Negative, blaming reactions are explosive and contagious because no one wants to become a scapegoat and risk exclusion from the group. I am often struck by the passion with which people defend their reputations and behavior, and the pervasive drive to avoid exclusion.
The need to belong to a clan, family, gang, or workplace team is a powerful, ancient drive. Behavior that appears aggressive and unreasonable is often the attempt of an unskilled and desperate person who is struggling to stay within the workplace community, to be heard, and therefore included.
Leaders are not exempt from these struggles—in reality, they face additional, unique temptations. Leaders, who often draw their primary support from their direct reports rather than peers, often fall into the trap of using blame and ridicule of other departments and decision-makers as a means of building in-groups of loyal, unquestioning allies. Little do they realize that these mean-spirited behaviors are not only counterproductive, they are painfully transparent.
Within one or two experiences, employees learn how to bring data to the boss. They’ll unconsciously choose between inflammatory, personality-based, and speculative means of delivery, or accurate, situation-based, and factual means. Employees learn quickly which one pleases the boss more.

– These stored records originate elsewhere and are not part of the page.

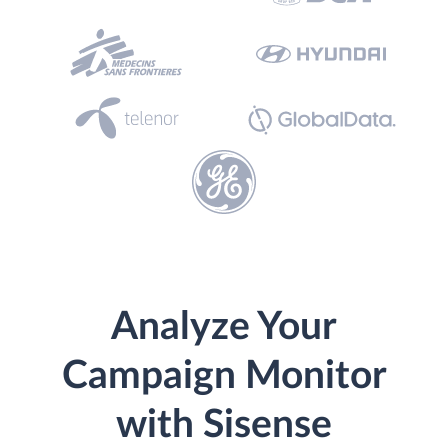
Analyze Your
Campaign Monitor
with Sisense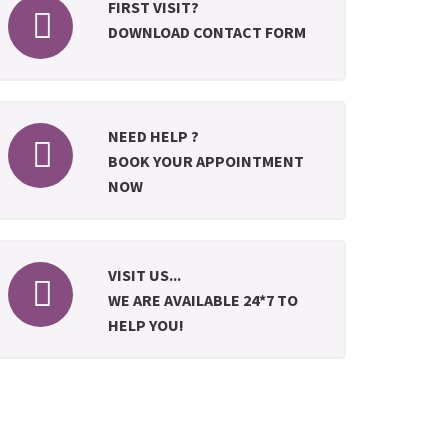
FIRST VISIT?
DOWNLOAD CONTACT FORM
NEED HELP ?
BOOK YOUR APPOINTMENT
NOW
VISIT US...
WE ARE AVAILABLE 24*7 TO
HELP YOU!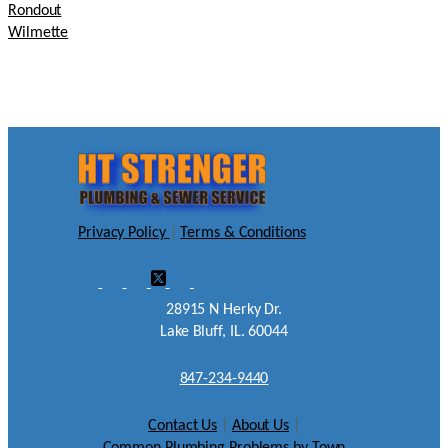
Rondout
Wilmette
Privacy Policy
|
Terms & Conditions
28915 N Herky Dr.
Lake Bluff, IL. 60044
847-234-9440
Contact Us
|
About Us
|
Common Plumbing Problems by Town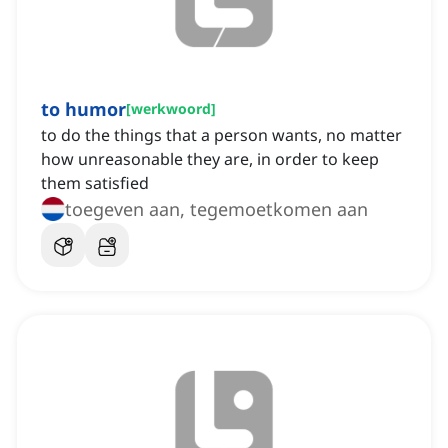
to humor
[
werkwoord
]
to do the things that a person wants, no matter
how unreasonable they are, in order to keep
them satisfied
toegeven aan, tegemoetkomen aan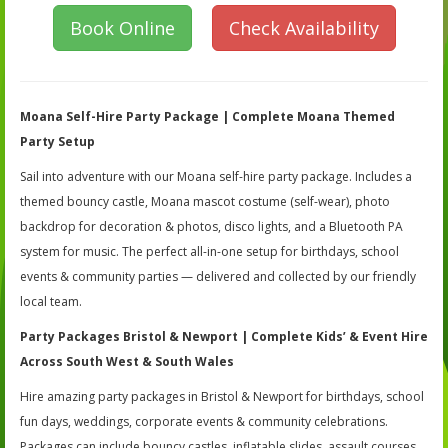
Book Online
Check Availability
Moana Self-Hire Party Package | Complete Moana Themed
Party Setup
Sail into adventure with our Moana self-hire party package. Includes a
themed bouncy castle, Moana mascot costume (self-wear), photo
backdrop for decoration & photos, disco lights, and a Bluetooth PA
system for music. The perfect all-in-one setup for birthdays, school
events & community parties — delivered and collected by our friendly
local team.
Party Packages Bristol & Newport | Complete Kids’ & Event Hire
Across South West & South Wales
Hire amazing party packages in Bristol & Newport for birthdays, school
fun days, weddings, corporate events & community celebrations.
Packages can include bouncy castles, inflatable slides, assault courses,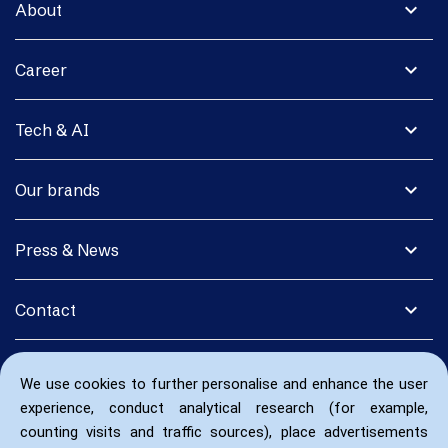
expand_more
About
expand_more
Career
expand_more
Tech & AI
expand_more
Our brands
expand_more
Press & News
expand_more
Contact
We use cookies to further personalise and enhance the user
experience, conduct analytical research (for example,
counting visits and traffic sources), place advertisements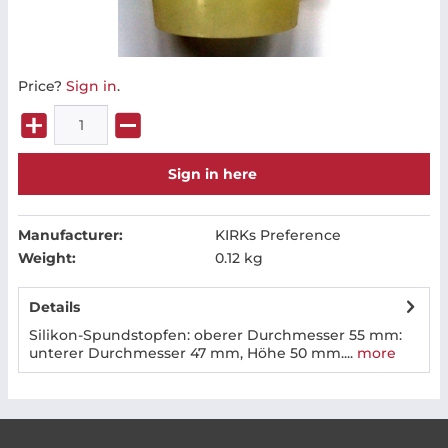
Price?
Sign in
.
Sign in here
Manufacturer:
KIRKs Preference
Weight:
0.12 kg
Details
Silikon-Spundstopfen: oberer Durchmesser 55 mm:
unterer Durchmesser 47 mm, Höhe 50 mm....
more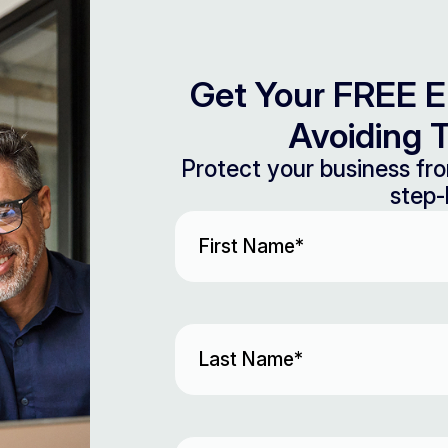
Get Your FREE E
Avoiding T
Protect your business fro
step-
First
Name
(Required)
Last
Name
(Required)
Email
(Required)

The drive to resolve conflict is powerful and reliable

The energy that can build behind resolution and reconciliation is surprisingly powerful, and often easy to ignite. Even in highly adversarial settings, when I arrive to address the stress and fear in a workplace, employees and leaders grasp the alternative path with relief.

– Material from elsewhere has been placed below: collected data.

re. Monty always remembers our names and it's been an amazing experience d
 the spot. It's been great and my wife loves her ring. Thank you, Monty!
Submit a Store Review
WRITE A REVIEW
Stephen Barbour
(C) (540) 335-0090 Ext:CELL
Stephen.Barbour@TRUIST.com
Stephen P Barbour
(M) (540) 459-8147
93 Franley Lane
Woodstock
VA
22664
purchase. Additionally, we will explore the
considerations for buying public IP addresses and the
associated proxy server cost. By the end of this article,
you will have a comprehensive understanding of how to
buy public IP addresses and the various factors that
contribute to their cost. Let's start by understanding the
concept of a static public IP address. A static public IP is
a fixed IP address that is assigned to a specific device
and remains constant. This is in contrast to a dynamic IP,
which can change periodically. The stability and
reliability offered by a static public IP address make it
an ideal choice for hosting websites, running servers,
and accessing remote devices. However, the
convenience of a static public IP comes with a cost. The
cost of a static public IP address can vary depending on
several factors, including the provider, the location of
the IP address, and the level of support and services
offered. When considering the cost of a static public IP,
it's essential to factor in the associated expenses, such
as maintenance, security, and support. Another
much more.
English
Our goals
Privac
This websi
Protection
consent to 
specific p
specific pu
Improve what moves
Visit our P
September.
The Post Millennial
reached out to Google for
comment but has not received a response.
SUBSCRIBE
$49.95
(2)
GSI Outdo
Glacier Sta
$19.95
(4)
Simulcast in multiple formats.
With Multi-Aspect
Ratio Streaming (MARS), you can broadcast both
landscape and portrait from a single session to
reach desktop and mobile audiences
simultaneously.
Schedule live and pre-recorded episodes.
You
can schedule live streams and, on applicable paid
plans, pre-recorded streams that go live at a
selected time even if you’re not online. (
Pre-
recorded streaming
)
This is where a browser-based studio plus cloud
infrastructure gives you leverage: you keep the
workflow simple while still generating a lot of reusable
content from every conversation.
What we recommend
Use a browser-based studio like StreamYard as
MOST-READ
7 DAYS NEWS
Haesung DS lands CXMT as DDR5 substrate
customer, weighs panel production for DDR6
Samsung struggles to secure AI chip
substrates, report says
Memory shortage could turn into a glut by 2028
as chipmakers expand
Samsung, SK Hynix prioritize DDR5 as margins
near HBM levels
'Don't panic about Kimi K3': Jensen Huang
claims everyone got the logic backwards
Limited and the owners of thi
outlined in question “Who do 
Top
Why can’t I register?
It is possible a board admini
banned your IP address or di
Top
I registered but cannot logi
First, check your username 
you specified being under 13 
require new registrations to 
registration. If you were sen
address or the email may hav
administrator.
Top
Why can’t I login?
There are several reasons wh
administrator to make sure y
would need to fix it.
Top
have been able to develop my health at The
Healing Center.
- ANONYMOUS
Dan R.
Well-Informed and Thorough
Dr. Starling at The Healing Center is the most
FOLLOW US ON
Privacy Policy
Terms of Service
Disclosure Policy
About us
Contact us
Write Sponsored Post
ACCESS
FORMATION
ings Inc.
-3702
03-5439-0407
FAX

When work groups are presented with a route toward resolution, and a mere outline of a competent process, they pull together, suspend self-oriented needs, and arrive at our meetings with renewed optimism, and with their sleeves rolled up, ready to work and begin anew.
Individuals want to be connected in healthy, productive communities. Anthropologists tell us that cooperation is an ancient practice and is critical to adaptation. Healthy communities are our only means of achieving the goals that none of us can accomplish alone. The motivation exists. We need only provide the opportunity for its expression.
Ending workplace blame and mistrust is the first step of the journey. When you replace negative interactions with a climate of respect and appreciation, you and your organization hit the energy lottery.